| Excerpted text |
----------------------------------------
Besides covering it, the rag prevents moisture from getting in
around valves and pistons. Also oil valves, even if they are stuck.
That’s enough for now of the things I learned the hard
way.’

RAYMOND SCHOLL, Route 1, Sugar Grove, North Carolina 28679
comments: ‘I thoroughly enjoy reading G.E.M. and I.M.A. I also
found through the years that there is a lot of Christian fellowship
to be found with ‘Engine People’ and their shows.’
(Praise the Lord! That comment gives me great joy.)

DANNY FARNEY, R.R. 2, Box 96, Cherokee, Oklahoma 73728 writes:
‘I am a 15 year old farm boy. I started collecting gas engines
when I was 11. Have restored 5 Maytags and 1 Briggs & Stratton.
I have been getting the G.E.M. for over two years and enjoy it very
much.

Now for my problem: I have a 6 HP Fairmont gas engine, two cycle
Type Q-B, Engine No. 41220. There is a plate on the side that reads
(Fairmont Railway Motors, Chicago, Illinois). Could any of you GEM
readers tell me the original color and was it made for, or used by
the railroad? How old is it and would there be any owner’s
manuals or catalogs about this engine? This engine has an aluminum
water jacket and a wooden point lifter. It also has twin flywheels.
----------------------------------------
| Supplied information |
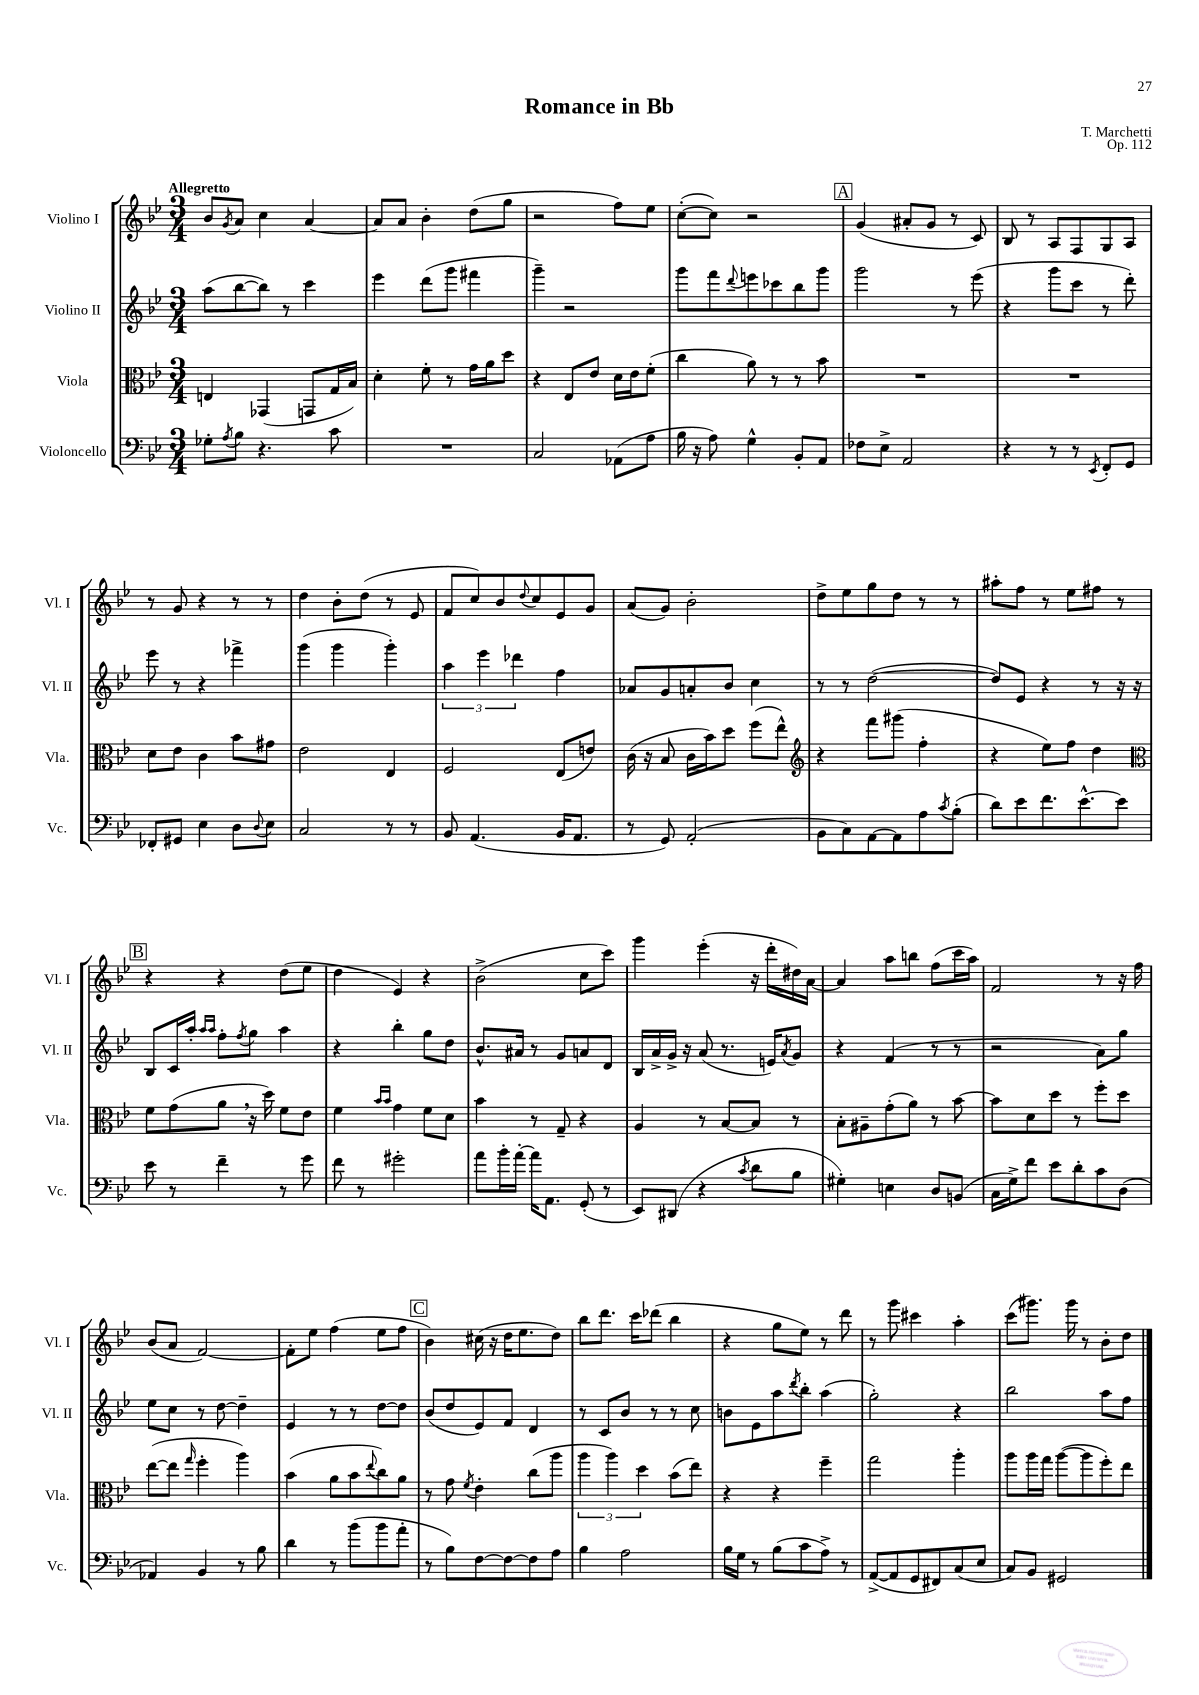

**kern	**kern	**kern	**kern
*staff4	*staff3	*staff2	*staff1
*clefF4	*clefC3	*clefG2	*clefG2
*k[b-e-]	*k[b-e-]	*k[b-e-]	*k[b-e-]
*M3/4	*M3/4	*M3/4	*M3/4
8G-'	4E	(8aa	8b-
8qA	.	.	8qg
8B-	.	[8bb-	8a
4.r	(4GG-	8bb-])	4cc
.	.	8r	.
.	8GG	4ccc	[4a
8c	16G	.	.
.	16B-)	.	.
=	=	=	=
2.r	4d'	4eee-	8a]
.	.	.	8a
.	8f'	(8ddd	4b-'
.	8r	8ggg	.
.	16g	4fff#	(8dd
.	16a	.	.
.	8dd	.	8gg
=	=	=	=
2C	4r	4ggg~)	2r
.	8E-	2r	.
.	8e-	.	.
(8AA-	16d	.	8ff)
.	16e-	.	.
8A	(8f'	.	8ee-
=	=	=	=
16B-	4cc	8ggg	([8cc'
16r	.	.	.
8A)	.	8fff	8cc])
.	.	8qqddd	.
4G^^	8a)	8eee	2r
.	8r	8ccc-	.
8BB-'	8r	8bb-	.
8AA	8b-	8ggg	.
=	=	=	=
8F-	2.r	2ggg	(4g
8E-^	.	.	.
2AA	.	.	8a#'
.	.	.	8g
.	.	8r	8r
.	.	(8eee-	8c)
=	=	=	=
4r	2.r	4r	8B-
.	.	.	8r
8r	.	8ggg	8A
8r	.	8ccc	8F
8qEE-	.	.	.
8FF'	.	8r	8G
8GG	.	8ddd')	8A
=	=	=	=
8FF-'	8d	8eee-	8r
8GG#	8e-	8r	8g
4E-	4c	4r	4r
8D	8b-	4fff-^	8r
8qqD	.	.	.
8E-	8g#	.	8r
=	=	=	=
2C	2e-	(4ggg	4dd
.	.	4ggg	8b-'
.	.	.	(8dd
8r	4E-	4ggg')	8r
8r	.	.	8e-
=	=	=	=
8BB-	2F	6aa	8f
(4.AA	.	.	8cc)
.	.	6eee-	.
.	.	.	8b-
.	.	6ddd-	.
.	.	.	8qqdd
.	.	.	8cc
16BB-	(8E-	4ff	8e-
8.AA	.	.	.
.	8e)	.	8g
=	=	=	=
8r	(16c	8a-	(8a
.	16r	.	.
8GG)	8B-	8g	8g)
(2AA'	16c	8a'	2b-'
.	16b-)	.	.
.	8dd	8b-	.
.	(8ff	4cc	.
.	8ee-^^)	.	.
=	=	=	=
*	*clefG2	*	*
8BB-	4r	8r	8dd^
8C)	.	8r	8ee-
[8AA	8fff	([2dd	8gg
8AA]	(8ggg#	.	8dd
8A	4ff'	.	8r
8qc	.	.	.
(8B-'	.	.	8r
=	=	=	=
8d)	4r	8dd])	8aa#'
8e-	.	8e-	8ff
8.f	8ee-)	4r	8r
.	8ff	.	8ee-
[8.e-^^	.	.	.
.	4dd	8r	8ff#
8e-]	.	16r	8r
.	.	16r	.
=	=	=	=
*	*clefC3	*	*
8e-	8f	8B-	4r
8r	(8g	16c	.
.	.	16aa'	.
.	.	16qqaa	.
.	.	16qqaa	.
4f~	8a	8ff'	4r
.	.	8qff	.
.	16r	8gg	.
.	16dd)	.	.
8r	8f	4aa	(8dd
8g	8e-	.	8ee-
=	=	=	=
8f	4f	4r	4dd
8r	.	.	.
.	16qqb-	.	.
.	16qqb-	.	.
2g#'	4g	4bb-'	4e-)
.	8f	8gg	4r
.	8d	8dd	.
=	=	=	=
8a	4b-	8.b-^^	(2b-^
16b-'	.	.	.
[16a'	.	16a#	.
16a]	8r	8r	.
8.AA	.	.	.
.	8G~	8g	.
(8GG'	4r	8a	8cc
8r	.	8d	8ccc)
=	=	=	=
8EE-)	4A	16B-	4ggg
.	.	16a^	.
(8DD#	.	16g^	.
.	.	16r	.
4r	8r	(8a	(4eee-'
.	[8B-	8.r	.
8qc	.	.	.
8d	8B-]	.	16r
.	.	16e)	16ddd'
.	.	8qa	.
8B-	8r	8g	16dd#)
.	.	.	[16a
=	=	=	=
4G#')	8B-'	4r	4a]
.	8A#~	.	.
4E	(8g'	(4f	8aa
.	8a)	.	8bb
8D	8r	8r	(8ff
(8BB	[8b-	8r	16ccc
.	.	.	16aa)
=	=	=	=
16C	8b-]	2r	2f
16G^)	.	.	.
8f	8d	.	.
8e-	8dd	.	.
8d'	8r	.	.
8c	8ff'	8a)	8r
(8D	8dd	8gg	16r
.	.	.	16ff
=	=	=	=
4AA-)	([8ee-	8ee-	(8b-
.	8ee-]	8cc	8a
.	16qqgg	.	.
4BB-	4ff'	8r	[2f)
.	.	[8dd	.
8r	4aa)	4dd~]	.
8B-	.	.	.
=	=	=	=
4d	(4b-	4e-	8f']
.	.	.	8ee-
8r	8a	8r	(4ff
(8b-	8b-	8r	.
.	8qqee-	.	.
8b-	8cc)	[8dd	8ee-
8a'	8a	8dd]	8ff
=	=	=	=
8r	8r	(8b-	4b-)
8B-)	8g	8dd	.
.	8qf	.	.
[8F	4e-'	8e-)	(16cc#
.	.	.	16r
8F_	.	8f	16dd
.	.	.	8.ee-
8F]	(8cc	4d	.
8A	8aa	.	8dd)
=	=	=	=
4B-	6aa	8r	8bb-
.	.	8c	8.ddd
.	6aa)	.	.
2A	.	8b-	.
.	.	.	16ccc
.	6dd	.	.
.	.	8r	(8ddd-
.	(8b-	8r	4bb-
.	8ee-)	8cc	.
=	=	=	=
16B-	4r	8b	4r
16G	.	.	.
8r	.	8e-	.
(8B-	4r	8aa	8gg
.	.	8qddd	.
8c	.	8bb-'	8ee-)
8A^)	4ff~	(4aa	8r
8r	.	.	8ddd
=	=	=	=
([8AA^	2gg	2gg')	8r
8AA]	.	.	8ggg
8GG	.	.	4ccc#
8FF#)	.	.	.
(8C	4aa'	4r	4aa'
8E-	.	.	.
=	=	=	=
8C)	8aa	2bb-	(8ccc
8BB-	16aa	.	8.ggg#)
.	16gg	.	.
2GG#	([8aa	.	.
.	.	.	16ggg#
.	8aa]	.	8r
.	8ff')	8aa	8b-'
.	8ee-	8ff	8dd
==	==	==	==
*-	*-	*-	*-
----------------------------------------
| Tasks to complete |
1. Please write out the part of the engine collectors' letters between "That’s enough for" and "me great joy.)", inclusive.
2. According to the engine collectors' letters, how old was Danny Farney when he started collecting gas engines?

| Results in order |
1.
That’s enough for now of the things I learned the hard
way.’

RAYMOND SCHOLL, Route 1, Sugar Grove, North Carolina 28679
comments: ‘I thoroughly enjoy reading G.E.M. and I.M.A. I also
found through the years that there is a lot of Christian fellowship
to be found with ‘Engine People’ and their shows.’
(Praise the Lord! That comment gives me great joy.)

2. He was 11.